GAM Star Credit Opportunities (USD)
During the fourth quarter of 2019, financial markets enjoyed a positive trend, as reflected by the performance
of the fund. Spreads on financials’ subordinated debt tightened during
the quarter. The year ended strongly following positive developments related to trade wars and the UK general election. The fund benefited from income during the quarter, as well as from price appreciation of securities held. Despite the continued dovishness of central banks, the 10 year US treasury rate went up during the quarter. Nevertheless, our fund performed strongly demonstrating its low sensitivity to interest rates. Within this low interest rate environment,
we feel the fund is well positioned by capturing spreads of more than 300 bps. Within the legacy space, security prices continued to benefit from the positive developments linked to a number of issuers redeeming their old-style bonds. However, we feel that there significantly more upside to come. Instruments which have been issued under Basel II and Solvency I do not comply with the new regulatory framework (so-called legacy / grandfathered bonds). Over time,
these bonds are becoming inefficient. Therefore, there is a lot of optionality
in terms of issuers tendering or calling these bonds over coming quarters / years at a significant premium to current prices, as has been demonstrated by Santander, Commerzbank and Ageas. During the quarter, we also saw very strong demand for new issues. Going forward, we expect to continue receiving the high and predictable income from the companies in which we are invested, independent of market conditions. In addition, we believe that the fund should benefit from further price appreciation over the mid- /near term, as already experienced in 2019. Prices may not necessarily rise in a straight line, but given the attractive valuation levels of securities in our area, we believe that there is scope for further spread tightening.

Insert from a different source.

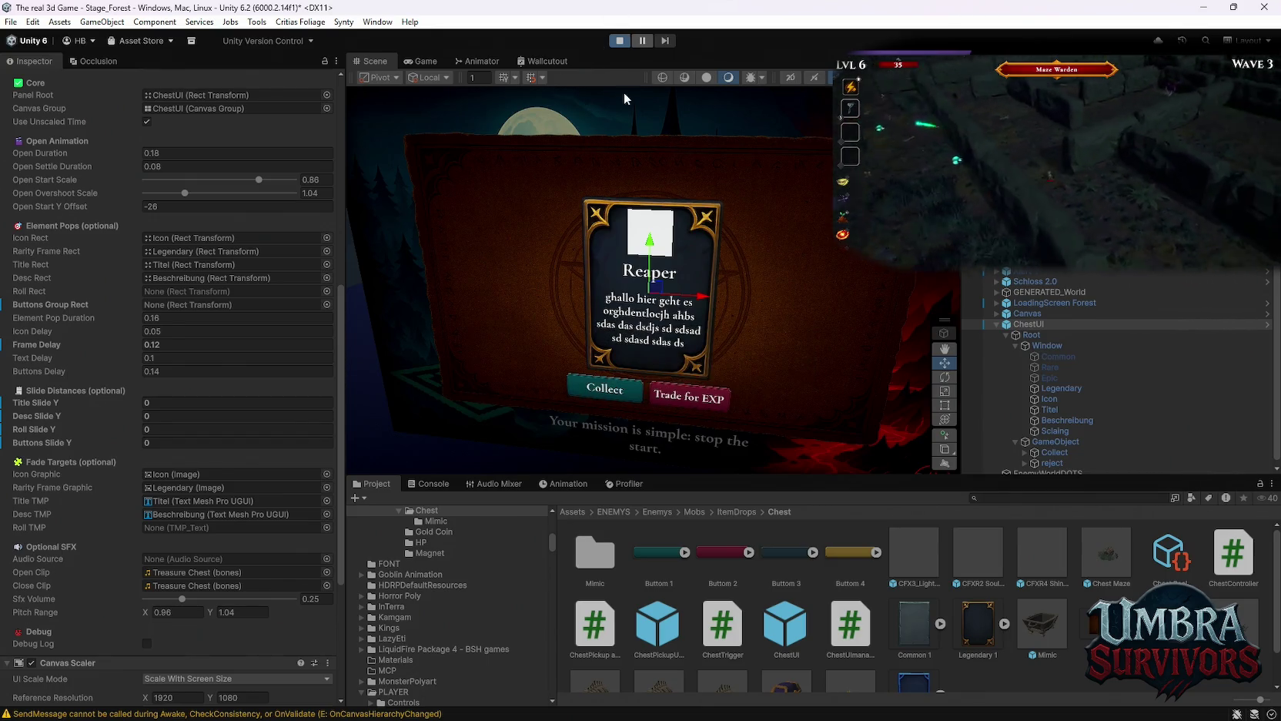
{"action": "left_click", "coordinate": [626, 41]}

GAM Star Credit Opportunities (EUR)
January was another strong month for the fund, despite markets ending the month weaker, following fears regarding developments of the coronavirus and
its impact on global growth. While we are closely monitoring the situation, we expect this to be credit neutral for the fund. As an indication, the strategy was up +18% during the SARS outbreak that lasted from November 2002 up until July 2003. Spreads on euro-denominated subordinated debt of financials tightenedslightly during the month and legacy bonds performed strongly. The 10-year Bund rate went down significantly at
the end of the month, following fears of the coronavirus. In this low interest rate environment, we feel the fund is well positioned by capturing spreads of more than 350 bps.
We also saw strong demand for new issues. For example, Banco Santander came with a new EUR additional tier-
1 capital contingent convertible (AT1 CoCo). Demand on the primary market exceeded the issuance size of EUR 1.5 billion by more than 6x and the bond
is already trading three points higher. Within the insurance restricted tier 1 space, Phoenix came with a USD new issue. The USD 750 million issue was more than 10x oversubscribed and the bond is trading four points higher. The bond is rated BBB- and the transaction came at attractive levels. If not called in five years, the coupon resets at the 5-year US Treasury + 4.03%.
Earnings season has begun, and we continue to observe strong operating performances and rock-solid balance sheets. For instance, banks such as Banco Santander and BBVA came with very strong results. We have seen their tier 1 common capital (CET1) ratios continue to increase, while non- performing loans (NPLs) continue to decrease.